According to the commentary on the Iraq "surge," what was the whole point of the surge?

=== Document segment ===

The fog of war seems to have closed back in. “I have warned from the very beginning about expecting some sort of magical thing to happen in September,” Snow told the White House press corps, whose collective recollection was somewhat different. “What I’m saying is, in September you’ll have an opportunity to have metrics.”

Just doin’ the White House jive.

This is not about what’s good for America, or for Iraq. It’s not about bringing Democracy to anyone. It’s not about victory. It’s not even about defeating terrorism.

It’s about Bush’s ego. It’s about keeping troops in Iraq as long as he is President so he doesn’t have to admit he has failed.

I’ve said many times that the whole point of the “surge” was to short-circuit support on Capitol Hill for the Baker Iraq Study Group plan. The ISG plan, tepid as it was, might very well have been supported by a veto-proof majority in Congress. If it had, it would have meant that Bush no longer had total control of the U.S. military action in Iraq. And that’s the one and only reason the ISG was kneecapped by the White House.

=== Source data ===

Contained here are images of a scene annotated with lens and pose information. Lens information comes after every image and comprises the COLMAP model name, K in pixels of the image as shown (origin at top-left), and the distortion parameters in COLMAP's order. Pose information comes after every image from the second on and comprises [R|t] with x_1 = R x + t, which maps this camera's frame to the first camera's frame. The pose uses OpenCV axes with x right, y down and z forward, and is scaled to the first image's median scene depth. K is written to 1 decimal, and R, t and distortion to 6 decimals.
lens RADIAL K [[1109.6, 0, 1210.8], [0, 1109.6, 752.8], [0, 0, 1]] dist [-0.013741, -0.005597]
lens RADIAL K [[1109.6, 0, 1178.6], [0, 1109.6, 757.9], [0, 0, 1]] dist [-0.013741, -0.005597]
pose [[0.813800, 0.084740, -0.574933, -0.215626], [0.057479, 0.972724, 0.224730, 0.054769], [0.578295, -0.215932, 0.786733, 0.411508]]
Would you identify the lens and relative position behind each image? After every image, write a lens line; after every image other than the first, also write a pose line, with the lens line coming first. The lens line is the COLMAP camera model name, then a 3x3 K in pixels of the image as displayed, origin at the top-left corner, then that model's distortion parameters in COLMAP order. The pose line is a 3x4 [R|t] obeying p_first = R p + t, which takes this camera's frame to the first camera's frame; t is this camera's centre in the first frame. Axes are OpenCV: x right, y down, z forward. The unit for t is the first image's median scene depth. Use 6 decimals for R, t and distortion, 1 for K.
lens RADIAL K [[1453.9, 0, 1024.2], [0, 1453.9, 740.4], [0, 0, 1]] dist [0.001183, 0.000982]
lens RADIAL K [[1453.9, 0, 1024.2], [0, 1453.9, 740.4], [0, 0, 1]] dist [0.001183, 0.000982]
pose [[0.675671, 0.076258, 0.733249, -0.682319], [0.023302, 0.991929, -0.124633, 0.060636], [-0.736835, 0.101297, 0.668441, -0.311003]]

===

▶ [Task response]
To short-circuit support on Capitol Hill for the Baker Iraq Study Group plan.